This post shares a recipe and a journey. Probably more journey than recipe.
First, you need to know my dear friend Nicki. At first glance, Nicki appears funny, gorgeous, and smart. But, beware. She’s also a covert, food-challenging instigator of kitchen madness. It’s important to know that up front, as her covert ways sent me spiraling into a pea perfection obsession.
You are now ready for the dramatic story of AMAZEBALLS and proof that three times is a charm.
It all started at a monthly board meeting. I arrived early. I should have known then, something in the universe was off. Notwithstanding the unusual timeliness of my arrival, I sat across from Nicki who was happily munching away on perfect, crunchy, little, green, balls. ”Hey Alison! Try these!” So, I did. It was like a ball-shaped potato chip – salty and crunchy. ”They’re roasted green peas with salt, I got ‘em at Cook’s Fresh Market.”
Seemed innocent enough.
Then she said …WAIT FOR IT… “You should put these on your blog.”

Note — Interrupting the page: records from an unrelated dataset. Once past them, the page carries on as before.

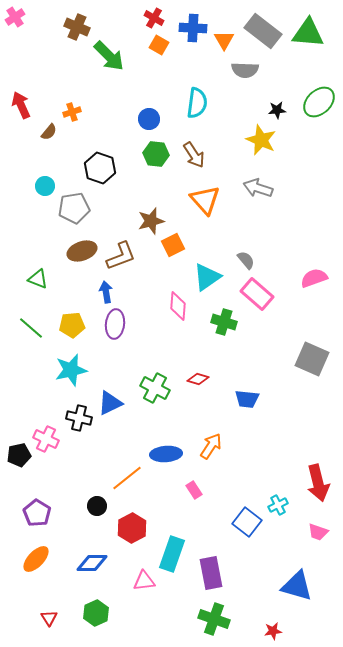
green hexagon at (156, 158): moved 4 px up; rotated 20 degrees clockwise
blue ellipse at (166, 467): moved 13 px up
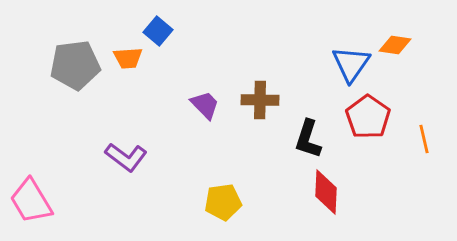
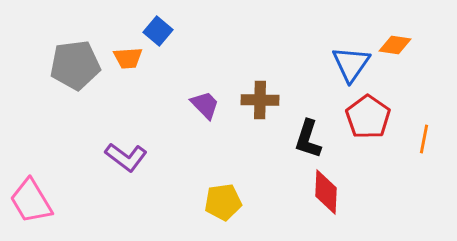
orange line: rotated 24 degrees clockwise
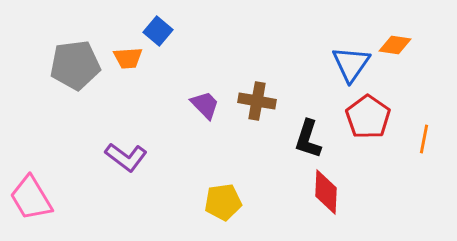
brown cross: moved 3 px left, 1 px down; rotated 9 degrees clockwise
pink trapezoid: moved 3 px up
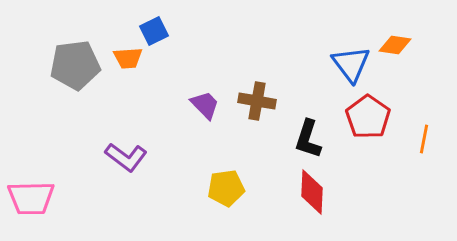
blue square: moved 4 px left; rotated 24 degrees clockwise
blue triangle: rotated 12 degrees counterclockwise
red diamond: moved 14 px left
pink trapezoid: rotated 60 degrees counterclockwise
yellow pentagon: moved 3 px right, 14 px up
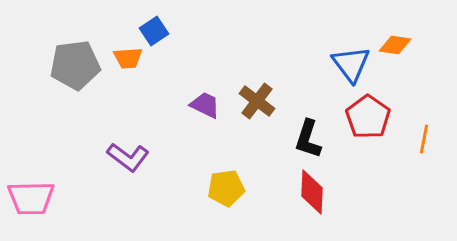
blue square: rotated 8 degrees counterclockwise
brown cross: rotated 27 degrees clockwise
purple trapezoid: rotated 20 degrees counterclockwise
purple L-shape: moved 2 px right
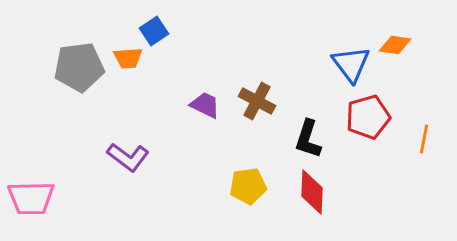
gray pentagon: moved 4 px right, 2 px down
brown cross: rotated 9 degrees counterclockwise
red pentagon: rotated 21 degrees clockwise
yellow pentagon: moved 22 px right, 2 px up
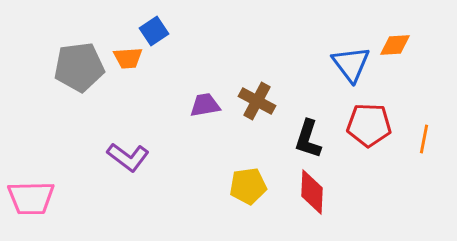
orange diamond: rotated 12 degrees counterclockwise
purple trapezoid: rotated 36 degrees counterclockwise
red pentagon: moved 1 px right, 8 px down; rotated 18 degrees clockwise
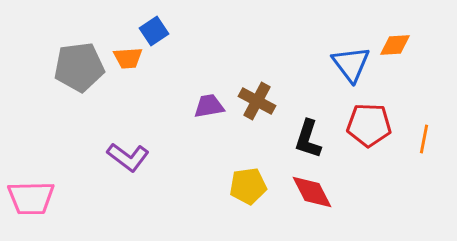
purple trapezoid: moved 4 px right, 1 px down
red diamond: rotated 30 degrees counterclockwise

Sold. It seemed easy enough. I thought, “I’ll just pop online, grab a recipe, and figure this out. Done and done. Good idea! I love a ‘challenge’ “.

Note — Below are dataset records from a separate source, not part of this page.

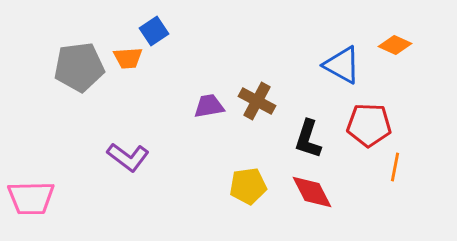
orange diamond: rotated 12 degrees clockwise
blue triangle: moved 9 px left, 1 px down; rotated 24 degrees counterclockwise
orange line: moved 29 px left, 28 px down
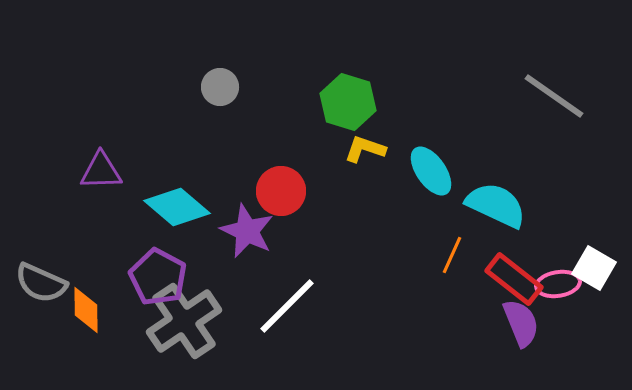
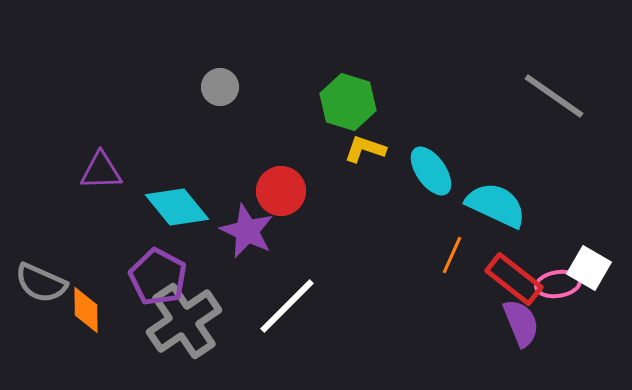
cyan diamond: rotated 10 degrees clockwise
white square: moved 5 px left
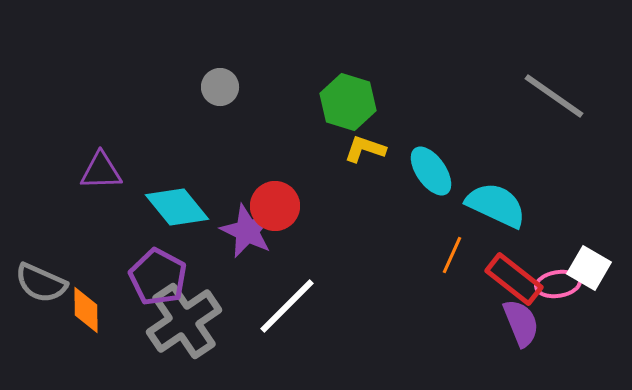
red circle: moved 6 px left, 15 px down
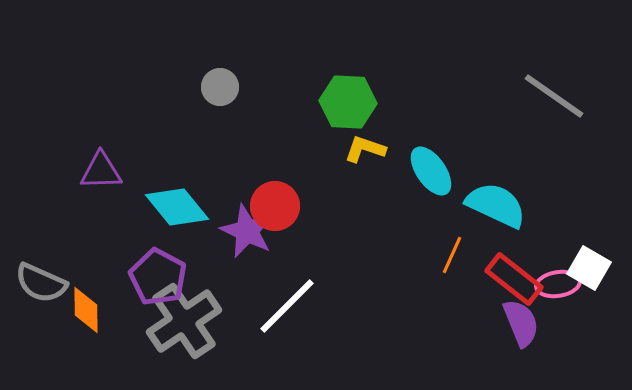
green hexagon: rotated 14 degrees counterclockwise
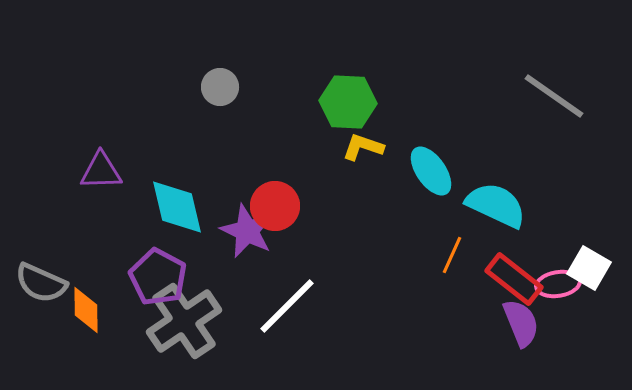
yellow L-shape: moved 2 px left, 2 px up
cyan diamond: rotated 26 degrees clockwise
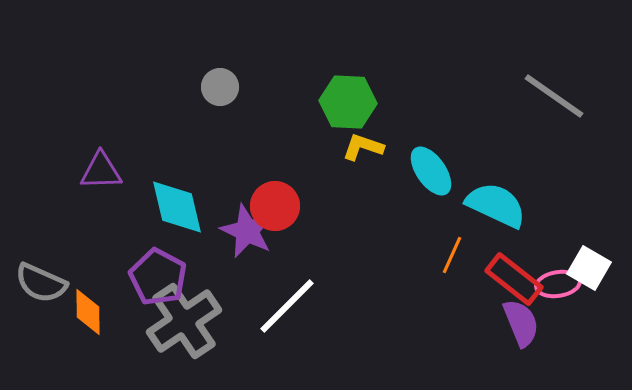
orange diamond: moved 2 px right, 2 px down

Six pounds of peas, $10, 4 hours of oven time, and 3 weeks was all it took to lick this “easy” challenge.
I know what you are thinking: how hard can it be? Just shut it. Google it yourself. What will you find? Many many recipes for various varieties of roasted peas complete with VASTLY different preparations that do not relate to one another. Sooo helpful. Not.
It wasn’t long before my pea dilemma carried over to my work and personal life. Whilst whining about my “pea problem” to a friend, he suggested I use a “steam oven”. A what?? That’s the only suggestion you have? Even if I knew what that was, how would I gain access to a special oven? Nope. I refused to believe this snack could be that complicated.

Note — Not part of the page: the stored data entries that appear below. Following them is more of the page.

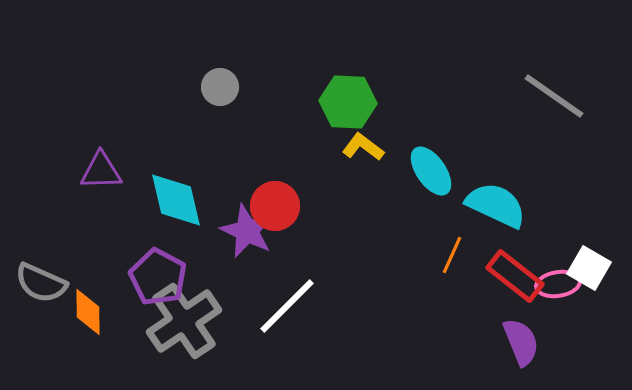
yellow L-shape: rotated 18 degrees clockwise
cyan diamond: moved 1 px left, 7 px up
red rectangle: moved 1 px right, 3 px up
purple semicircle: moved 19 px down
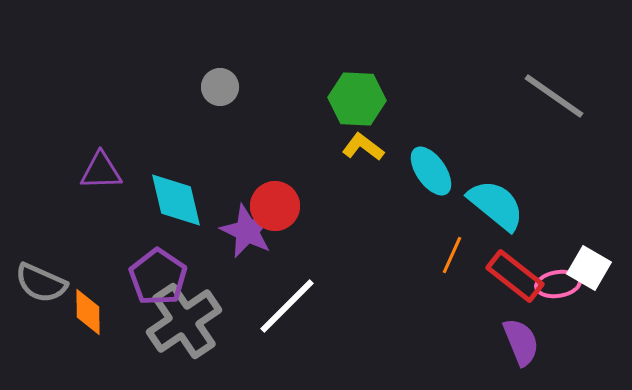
green hexagon: moved 9 px right, 3 px up
cyan semicircle: rotated 14 degrees clockwise
purple pentagon: rotated 6 degrees clockwise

Even my own mother told me to “give it up”. Sounded like another challenge to me. So naturally, I bought another bag of peas. All I could think was, “I’m gonna conquer those peas and then I’m going to rant about it. I don’t care how many peas get burned. This is happening.” Even my supportive Andy asked that I continue my journey in my own kitchen (translation: my house smells like burnt peas, please take the crazy elsewhere).
To all of the naysayers and “the challenger”, I say to you – the peas that eluded me for weeks are now mine. They may not be pretty and green like the ones from the market (which is kind of shady, to be honest**), but they are crunchy and delicious. AND, my work audience loved them; so, you know they are good.
To the first two rounds of pea-martyrs: thank you for sacrificing your little green selves so that I could achieve the AMAZEBALLS (also known as round three).
**Let it be known that I have big plans to interview the market that makes these in-house. Everything I’ve read states that as you roast the peas, they will turn brown. Are you or are you not seeing green – perfectly green – peas in the photo above? That’s what I thought. I will investigate and report back.
In the meantime…
Behold! The how-to guide for roasting green peas. I roasted them with salt. But really, you can use any spice. Once I get a little distance from this project and/or the memory of this journey dims, I intend to experiment with garlic salt, chili powder, and paprika. Also (I am guessing) you can probably roast shelled edamame using this recipe. I haven’t tried it. Feel free to do so at your own risk (but, don’t consider it a challenge).
What you need:
- a bag of frozen peas, thawed overnight in the fridge.
- 1.5 tbsp of olive oil
- 1 tbsp of kosher or other coarse grain salt
(As previously mentioned, feel free to experiment with spices here and definitely add more salt to taste)
1. Place one of the racks in your oven just one above the middle rung.
2. Pre-heat the oven to 375 degrees.
3. In a bowl, combine the peas, oil and salt.
4. Spread the pea mixture in a single layer on a cookie sheet. Use the back of a spoon or your hand to pat them down.
5. Place the baking sheet in the preheated oven for 20-30 minutes. You’ve got to watch the peas. Every oven is different and these guys can start burning in a flash. I also recommended removing the baking sheet every ten minutes to give it a little shake – keeps the peas from sticking too much.
6. Once the peas start to brown and are hard to the touch (using something other than your finger – hello, HOT!) set them aside to cool for about 10 minutes.
7. After 10 minutes transfer the peas carefully to a paper towel to soak up any excess oil and to complete the cooling process.
8. Once cool, taste them and add additional salt if desired.